Small donors — those who give $200 or less — have become a way to measure presidential candidates’ base of support as well as their fundraising prowess.
Sen. Kamala Harris, D-Calif., announced her presidential candidacy last month. By the next day, her campaign said, she had collected $1.5 million, including average contributions of $37 from 38,000 people.
Klobuchar’s campaign website asks for $5 donations “to show the strength of our people-powered campaign.” From 2013to 2018, 23 percent of individual contributions to her Senate campaign committee were from small donors. Almost half gave more.

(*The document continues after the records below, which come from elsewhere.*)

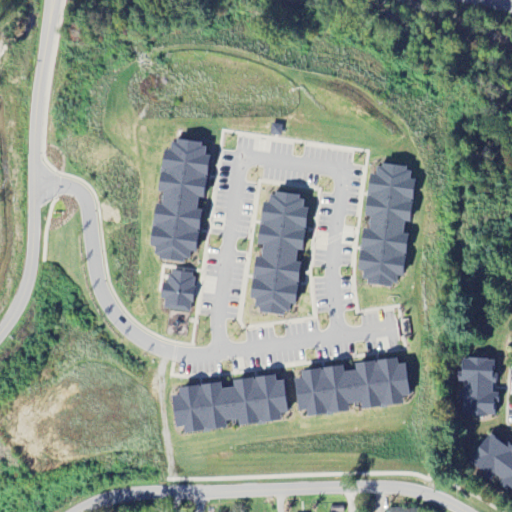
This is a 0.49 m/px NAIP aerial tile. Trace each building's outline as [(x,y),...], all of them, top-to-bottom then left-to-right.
[(197,253),(202,212),(197,211),(198,199),(204,199),(209,158),(204,157),(205,145),(171,141),(169,151),(164,150),(158,194),(164,194),(162,205),(157,204),(151,258),(189,263),(191,252),(197,253)] [(404,278),(409,236),(404,236),(405,223),(412,223),(416,182),(411,181),(412,170),(378,165),(377,176),(371,175),(366,218),(371,218),(369,230),(363,229),(358,273),(363,273),(362,284),(396,287),(397,277),(404,278)] [(308,210),(303,209),(304,198),(269,194),(268,204),(263,203),(258,246),(262,247),(261,259),(255,258),(250,301),(255,301),(253,312),(292,316),(300,252),(303,252),(308,210)] [(163,310),(190,314),(195,275),(170,272),(168,285),(162,284),(160,301),(164,302),(163,310)] [(462,417),(496,418),(497,396),(492,395),(492,385),(494,385),(495,361),(460,359),(459,383),(464,384),(464,393),(462,393),(462,417)] [(348,413),(347,406),(360,404),(360,411),(402,406),(401,398),(409,397),(405,366),(397,367),(397,360),(354,365),(355,372),(343,373),(342,368),(300,372),(300,380),(294,380),(297,413),(306,412),(306,417),(348,413)] [(220,385),(178,389),(178,397),(171,397),(175,430),(184,429),(184,435),(226,430),(225,423),(238,422),(239,427),(280,422),(279,414),(287,414),(283,383),(275,383),(274,377),(232,382),(233,389),(221,391),(220,385)] [(511,451),(489,436),(470,464),(491,478),(491,477),(511,491),(511,451)]
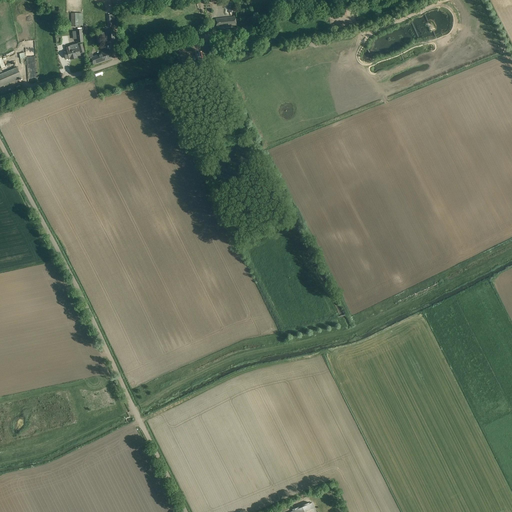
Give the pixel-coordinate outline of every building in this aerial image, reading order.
[(83,23),(82,13),(71,13),(71,26),(83,26),(83,23)] [(236,25),(236,17),(216,19),(217,27),(236,25)] [(70,47),(67,48),(68,52),(63,53),(65,59),(72,57),(73,59),(77,58),(77,56),(80,55),(79,52),(80,52),(79,49),(78,49),(71,51),(70,47)] [(111,59),(108,50),(101,52),(102,53),(90,57),(93,65),(111,59)] [(0,87),(22,78),(17,67),(0,74),(0,87)] [(309,503),(292,510),(293,511),(292,511),(316,511),(312,503),(310,504),(309,503)]
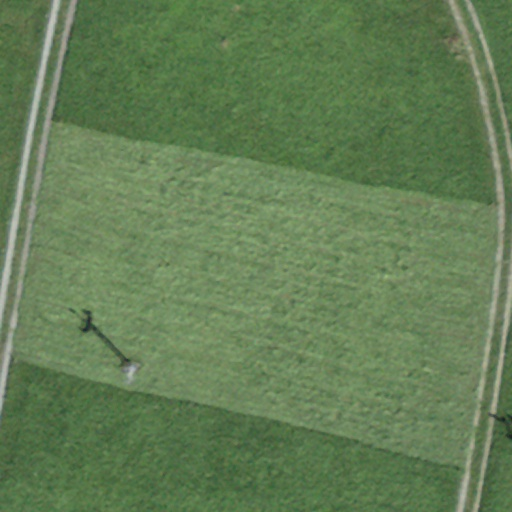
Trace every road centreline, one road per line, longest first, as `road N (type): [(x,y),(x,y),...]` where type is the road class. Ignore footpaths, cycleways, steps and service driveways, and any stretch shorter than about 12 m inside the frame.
road 1 (track): [(67,0),(0,363)]
road 2 (track): [(471,511),(511,253)]
road 3 (track): [(511,207),(505,141),(461,0)]
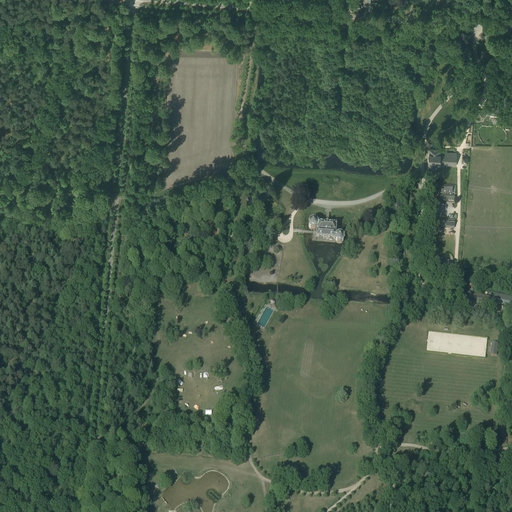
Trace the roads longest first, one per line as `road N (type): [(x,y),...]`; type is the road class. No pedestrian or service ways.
road 1 (unclassified): [(87,511),(134,0)]
road 2 (track): [(257,167),(108,200),(0,184)]
road 3 (unclassified): [(345,16),(511,27)]
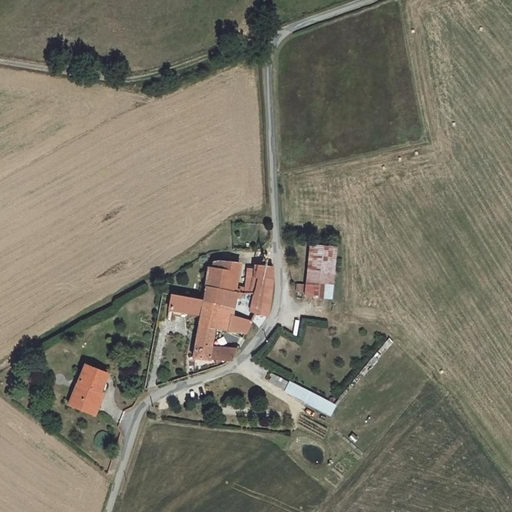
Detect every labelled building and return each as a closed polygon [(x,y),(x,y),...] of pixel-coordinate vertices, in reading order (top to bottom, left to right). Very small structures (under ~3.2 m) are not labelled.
[(329,298),(332,247),(304,245),(301,296),(329,298)] [(229,275),(243,277),(251,278),(253,268),(229,262),(218,260),(204,268),(229,275)] [(234,293),(228,292),(229,275),(204,268),(199,297),(221,306),(232,310),(234,293)] [(268,272),(253,268),(251,278),(267,280),(268,272)] [(263,318),(267,280),(251,278),(249,295),(246,316),(252,317),(263,318)] [(196,315),(199,297),(166,294),(164,309),(196,315)] [(199,297),(196,315),(194,326),(211,331),(216,333),(221,306),(199,297)] [(232,310),(221,306),(216,333),(227,334),(229,321),(232,310)] [(229,321),(227,334),(241,336),(248,325),(229,321)] [(194,326),(190,358),(206,361),(208,349),(211,331),(194,326)] [(208,349),(206,361),(224,363),(232,352),(208,349)] [(105,386),(101,385),(104,376),(82,367),(65,406),(93,417),(105,386)] [(332,415),(337,405),(272,373),(267,383),(332,415)]
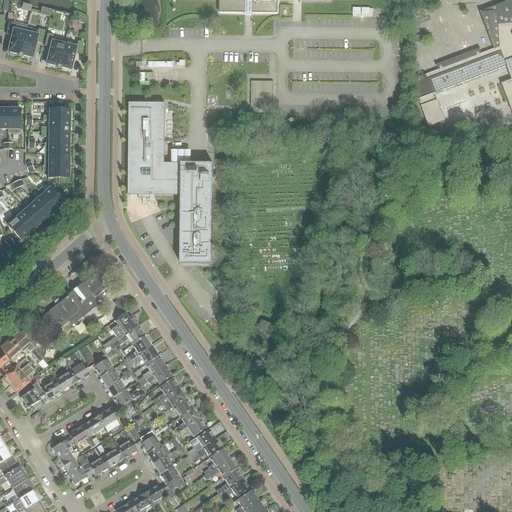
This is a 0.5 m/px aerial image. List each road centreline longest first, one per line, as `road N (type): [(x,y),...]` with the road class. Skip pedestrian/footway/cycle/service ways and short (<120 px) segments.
road 1 (secondary): [(305,511),(111,223)]
road 2 (secondary): [(111,223),(103,187),(105,0)]
road 3 (residential): [(31,444),(103,400),(93,385),(21,429)]
road 4 (residential): [(92,511),(149,477),(141,462),(68,506)]
road 5 (residential): [(0,66),(68,83),(68,92),(0,91)]
road 6 (unclassified): [(0,312),(111,223)]
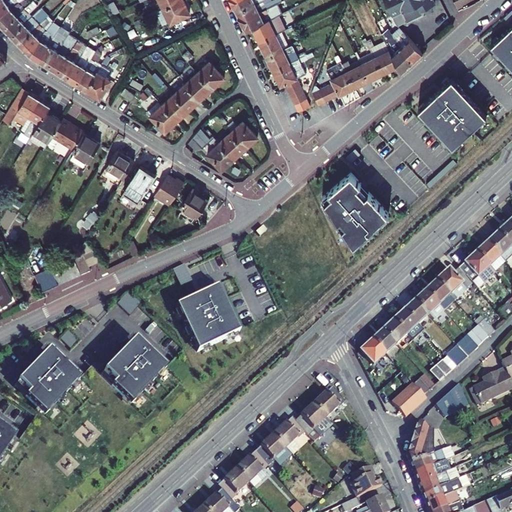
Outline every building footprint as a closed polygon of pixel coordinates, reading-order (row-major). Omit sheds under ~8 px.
[(0,0),(0,14),(11,8),(19,2),(18,0),(0,0)] [(32,16),(29,12),(38,4),(34,0),(33,0),(30,4),(25,8),(4,28),(12,36),(32,16)] [(190,13),(183,0),(179,0),(164,8),(171,23),(190,13)] [(233,0),(232,1),(236,11),(258,0),(233,0)] [(258,0),(236,11),(241,21),(278,3),(282,1),(281,0),(258,0)] [(384,0),(393,16),(403,11),(407,21),(417,16),(416,13),(435,4),(433,0),(384,0)] [(454,0),(459,9),(477,0),(454,0)] [(25,8),(19,2),(11,8),(0,14),(0,24),(4,28),(25,8)] [(241,21),(246,30),(253,27),(269,19),(280,14),(283,13),(278,3),(241,21)] [(48,16),(41,8),(32,16),(12,36),(19,44),(46,18),(48,16)] [(280,14),(284,23),(288,21),(284,12),(283,13),(280,14)] [(60,29),(56,26),(60,20),(56,17),(52,23),(46,30),(41,38),(30,55),(40,61),(60,29)] [(52,23),(46,18),(19,44),(30,55),(41,38),(46,30),(52,23)] [(253,27),(260,42),(276,34),(269,19),(253,27)] [(511,24),(491,44),(511,67),(511,24)] [(63,44),(58,41),(60,39),(61,40),(67,30),(62,26),(60,29),(40,61),(49,67),(63,44)] [(113,26),(108,29),(111,35),(116,32),(113,26)] [(100,32),(97,27),(87,32),(89,38),(93,36),(100,32)] [(400,46),(414,61),(423,52),(400,27),(392,34),(400,46)] [(398,66),(401,73),(414,61),(400,46),(392,34),(389,28),(382,34),(385,41),(398,66)] [(276,34),(283,49),(289,46),(282,31),(276,34)] [(78,40),(69,34),(64,42),(63,44),(49,67),(58,73),(78,40)] [(260,42),(267,57),(283,49),(276,34),(260,42)] [(428,43),(433,48),(441,40),(436,35),(428,43)] [(372,52),(383,73),(398,66),(385,41),(374,46),(370,39),(367,41),(370,48),(372,52)] [(67,78),(87,45),(78,40),(58,73),(67,78)] [(333,43),(328,54),(334,56),(334,57),(335,57),(339,55),(333,43)] [(195,53),(199,58),(210,49),(205,44),(195,53)] [(76,84),(96,51),(87,45),(67,78),(76,84)] [(101,64),(98,62),(102,54),(98,48),(98,49),(96,51),(76,84),(86,90),(97,71),(101,64)] [(267,57),(274,71),(306,55),(304,52),(298,55),(295,49),(286,54),(283,49),(267,57)] [(360,64),(369,80),(383,73),(372,52),(358,59),(359,60),(360,64)] [(334,56),(328,54),(325,61),(331,64),(334,56)] [(297,78),(306,73),(301,62),(308,59),(306,55),(274,71),(281,86),(285,84),(297,78)] [(339,95),(354,88),(346,71),(343,64),(339,55),(335,57),(339,64),(327,70),(333,82),(339,95)] [(343,64),(346,71),(354,88),(369,80),(360,64),(359,60),(351,64),(349,61),(343,64)] [(224,77),(210,61),(198,72),(212,88),(224,77)] [(178,72),(182,76),(190,70),(186,65),(178,72)] [(111,80),(97,71),(86,90),(100,98),(111,80)] [(212,88),(198,72),(186,83),(201,99),(212,88)] [(164,82),(159,77),(156,79),(161,85),(164,82)] [(452,77),(418,108),(452,146),(487,114),(452,77)] [(297,78),(285,84),(288,90),(301,85),(297,78)] [(133,79),(130,84),(141,90),(143,85),(133,79)] [(327,86),(333,98),(339,95),(333,82),(327,86)] [(201,99),(186,83),(175,93),(189,109),(201,99)] [(288,90),(291,97),(304,91),(301,85),(288,90)] [(320,89),(326,101),(333,98),(327,86),(320,89)] [(40,98),(23,88),(7,114),(3,119),(10,123),(14,118),(24,124),(40,98)] [(131,101),(136,95),(126,88),(122,93),(131,101)] [(313,92),(319,105),(326,101),(320,89),(313,92)] [(295,104),(307,98),(304,91),(291,97),(295,104)] [(189,109),(175,93),(163,104),(178,120),(189,109)] [(50,105),(40,98),(24,124),(20,130),(31,136),(34,131),(46,111),(50,105)] [(298,111),(310,105),(307,98),(295,104),(298,111)] [(178,120),(163,104),(162,104),(159,101),(148,111),(165,131),(178,120)] [(61,120),(46,111),(34,131),(49,140),(52,136),(61,120)] [(84,132),(70,123),(70,121),(64,117),(62,121),(61,120),(52,136),(59,140),(73,149),(83,133),(84,132)] [(258,137),(243,121),(231,132),(246,148),(258,137)] [(49,140),(34,131),(31,136),(46,146),(46,145),(49,140)] [(234,158),(220,142),(213,135),(210,137),(205,132),(200,136),(199,135),(190,144),(196,150),(205,140),(207,143),(209,141),(215,147),(207,153),(222,169),(234,158)] [(246,148),(231,132),(220,142),(234,158),(246,148)] [(100,144),(83,133),(73,149),(73,150),(75,151),(71,158),(83,166),(88,159),(90,161),(100,144)] [(59,140),(52,136),(49,140),(46,145),(53,150),(59,140)] [(134,160),(117,150),(107,167),(124,178),(134,160)] [(425,184),(429,188),(457,163),(453,158),(425,184)] [(124,191),(139,201),(147,187),(148,188),(150,185),(149,185),(156,174),(141,165),(124,191)] [(358,185),(361,182),(351,171),(323,197),(354,244),(389,212),(369,190),(366,193),(358,185)] [(184,182),(177,177),(176,179),(168,174),(155,194),(170,204),(184,182)] [(361,182),(358,185),(366,193),(369,190),(361,182)] [(193,188),(181,207),(198,217),(208,200),(198,194),(200,192),(193,188)] [(24,203),(16,198),(13,203),(21,207),(24,203)] [(497,232),(511,248),(511,227),(508,222),(497,232)] [(261,228),(254,235),(258,239),(265,232),(261,228)] [(486,242),(505,262),(511,256),(511,248),(497,232),(486,242)] [(20,238),(13,250),(18,253),(26,242),(20,238)] [(101,260),(92,247),(86,240),(80,248),(81,251),(89,265),(101,260)] [(140,253),(134,241),(127,244),(133,256),(140,253)] [(476,252),(494,272),(505,262),(486,242),(476,252)] [(104,259),(95,246),(92,247),(101,260),(101,261),(104,259)] [(89,265),(81,251),(74,258),(75,260),(82,274),(91,270),(89,265)] [(458,269),(471,283),(478,277),(484,283),(495,273),(494,272),(476,252),(458,269)] [(82,274),(75,260),(66,264),(72,278),(82,274)] [(72,278),(66,264),(59,267),(66,281),(72,278)] [(184,266),(172,271),(181,289),(192,283),(184,266)] [(66,281),(59,267),(52,270),(59,284),(66,281)] [(59,284),(52,270),(52,268),(43,272),(51,288),(59,284)] [(448,269),(436,281),(454,301),(455,301),(467,290),(466,289),(471,283),(458,269),(452,274),(448,269)] [(51,288),(43,272),(35,275),(42,291),(51,288)] [(0,306),(12,300),(0,277),(0,306)] [(425,291),(444,311),(454,301),(436,281),(425,291)] [(218,287),(175,307),(197,353),(239,333),(218,287)] [(428,315),(433,321),(444,311),(425,291),(414,300),(428,315)] [(129,293),(117,305),(129,317),(141,305),(129,293)] [(404,310),(417,325),(428,315),(414,300),(404,310)] [(498,312),(506,321),(511,315),(511,308),(510,306),(506,309),(504,306),(498,312)] [(393,320),(407,335),(412,341),(423,331),(417,325),(404,310),(393,320)] [(474,322),(488,337),(494,332),(480,317),(474,322)] [(382,330),(396,345),(407,335),(393,320),(382,330)] [(468,328),(482,343),(488,337),(474,322),(468,328)] [(372,340),(385,355),(396,345),(382,330),(372,340)] [(67,332),(59,340),(69,350),(77,342),(67,332)] [(458,348),(467,357),(478,348),(477,347),(467,336),(462,340),(464,342),(458,348)] [(135,340),(104,373),(115,384),(111,388),(130,406),(166,370),(135,340)] [(372,340),(359,351),(373,366),(385,355),(372,340)] [(452,353),(461,363),(467,357),(458,348),(452,353)] [(78,380),(48,351),(12,387),(43,417),(78,380)] [(447,357),(456,367),(461,363),(452,353),(447,357)] [(503,368),(508,379),(511,376),(511,356),(501,362),(503,368)] [(443,362),(452,371),(456,367),(447,357),(443,362)] [(435,366),(445,377),(452,371),(443,362),(441,360),(435,366)] [(429,372),(439,382),(445,377),(435,366),(429,372)] [(472,388),(480,404),(511,389),(511,386),(508,379),(503,368),(487,376),(489,380),(484,383),(472,388)] [(413,385),(424,396),(434,386),(424,375),(413,385)] [(412,384),(392,403),(405,418),(426,399),(412,384)] [(458,384),(448,393),(457,411),(465,407),(468,406),(458,384)] [(325,393),(313,404),(326,418),(338,407),(339,407),(344,402),(331,388),(326,393),(325,393)] [(477,406),(480,404),(472,388),(469,390),(477,406)] [(457,411),(448,393),(435,405),(447,418),(457,411)] [(313,430),(326,418),(313,404),(300,416),(300,417),(294,422),(304,432),(314,443),(319,438),(313,430)] [(285,449),(292,456),(299,449),(293,442),(298,437),(299,438),(304,432),(294,422),(291,418),(286,423),(285,423),(272,435),(285,449)] [(406,455),(409,463),(420,459),(419,455),(423,442),(428,444),(429,439),(433,443),(436,440),(443,447),(450,440),(438,427),(431,434),(419,421),(416,423),(406,455)] [(0,429),(0,459),(14,439),(0,429)] [(254,452),(267,467),(273,462),(272,461),(285,449),(272,435),(259,447),(260,447),(254,452)] [(441,451),(445,461),(445,460),(452,458),(448,448),(441,451)] [(409,463),(413,473),(445,461),(441,451),(433,454),(426,457),(420,459),(409,463)] [(248,483),(254,489),(261,482),(256,476),(261,471),(262,472),(262,471),(267,467),(254,452),(249,457),(248,457),(235,469),(248,483)] [(413,473),(417,484),(449,471),(445,460),(445,461),(413,473)] [(373,474),(370,467),(350,475),(354,482),(349,484),(356,498),(382,486),(378,477),(376,478),(373,480),(371,475),(373,474)] [(449,471),(417,484),(421,494),(457,479),(458,479),(454,468),(449,471)] [(223,481),(218,486),(221,490),(231,500),(236,495),(248,483),(235,469),(223,481)] [(256,476),(261,482),(267,476),(262,471),(262,472),(261,471),(256,476)] [(457,479),(462,489),(470,486),(465,476),(458,479),(457,479)] [(421,494),(425,504),(449,494),(462,489),(457,479),(421,494)] [(459,497),(461,501),(479,493),(477,487),(461,494),(462,496),(459,497)] [(495,500),(500,511),(511,505),(511,489),(511,490),(511,493),(495,500)] [(215,495),(202,506),(207,511),(236,511),(239,510),(231,500),(221,490),(215,495)] [(425,504),(428,511),(434,511),(453,504),(449,494),(425,504)] [(370,511),(366,511),(387,511),(380,495),(366,502),(368,507),(370,511)] [(346,511),(360,506),(356,498),(342,505),(343,508),(340,509),(341,511),(346,511)] [(482,511),(491,511),(486,501),(479,504),(482,511)] [(453,504),(434,511),(461,511),(463,511),(459,502),(453,504)]
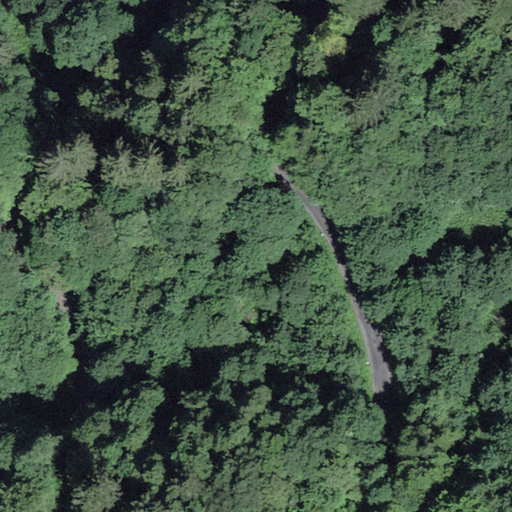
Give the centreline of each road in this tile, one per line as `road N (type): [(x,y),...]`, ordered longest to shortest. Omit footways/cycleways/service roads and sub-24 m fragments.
road 1 (unclassified): [(171,0),(35,153),(18,187),(17,223),(69,317),(80,390),(77,457),(58,511)]
road 2 (unclassified): [(376,511),(382,396),(374,351),(338,241),(284,173),(277,145),(285,104),(330,0)]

“What matters now is that Amy has the ability to attract … support from a broad base of people,” said Rick Kahn, treasurer for the late Sen. Paul Wellstone’s campaigns. An “army of small donors” will keep her bid viable, he said.
“A spontaneous organic response — that’s what will happen for Amy,” he said.
The advent of internet fundraising makes giving simple and helps balance the disproportionate influence of big donors, said Tyler Cole, legislative director of Issue One, a nonprofit group in Washington, D.C., that works to reduce large donors’ clout.
“Less than one-half of 1 percent of Americans give contributions of more than $200,” he said. “It’s always better to have more people involved in the system.”
Still, the likelihood that the candidates are soliciting donations from many of the same small donors means that big givers’ choices will help determine front-runners.
Presidential candidates also must demonstrate appeal beyond their home states. California, New York and Texas followed Minnesota as top sources of 2017-2018 donations to Klobuchar’s re-election campaign, according to the Federal Election Commission.
Adam Emmerich, a partner at a New York law firm and a former law school classmate of Klobuchar, is one of her most prolific donors and fundraisers. Her bipartisanship gives her “a centrist appeal” that he believes will be “appealing to the American people.”
Over the years, big show-business names including director Steven Spielberg, TV producer Marcy Carsey and studio executive Jeffrey Katzenberg have given to her.
Jess McIntosh, a Democratic strategist who has worked for former Sen. Al Franken and for Clinton’s 2016 campaign, said the large field of candidates has major donors “sitting on their hands” for now.
For that reason, she said, early fundraising hauls “will be less of an indicator” of candidates’ prospects this year. “What’s going to matter is how quickly these candidates can amass serious, small-dollar, grassroots support.”
Mike Erlandson, a former state DFL Party chairman, said Klobuchar and the other Democratic candidates all start from the same place.
“The challenge for any candidate — and Amy would be no exception — is to inspire people to write checks of really any size and do so with a base of support that goes from Maine to California,” he said.
“She may not be the No. 1 fundraiser at the start of this thing, but you don’t have to be,” Erlandson said. “She does inspire people in a way that’s pretty impressive.”
Steve Silton and his wife, Heidi Silton, both Minneapolis lawyers, will be at Wednesday’s reception.
“We think she’s an antidote to the current politics,” he said. “We reached out to the campaign and said we will do whatever we can within our means.”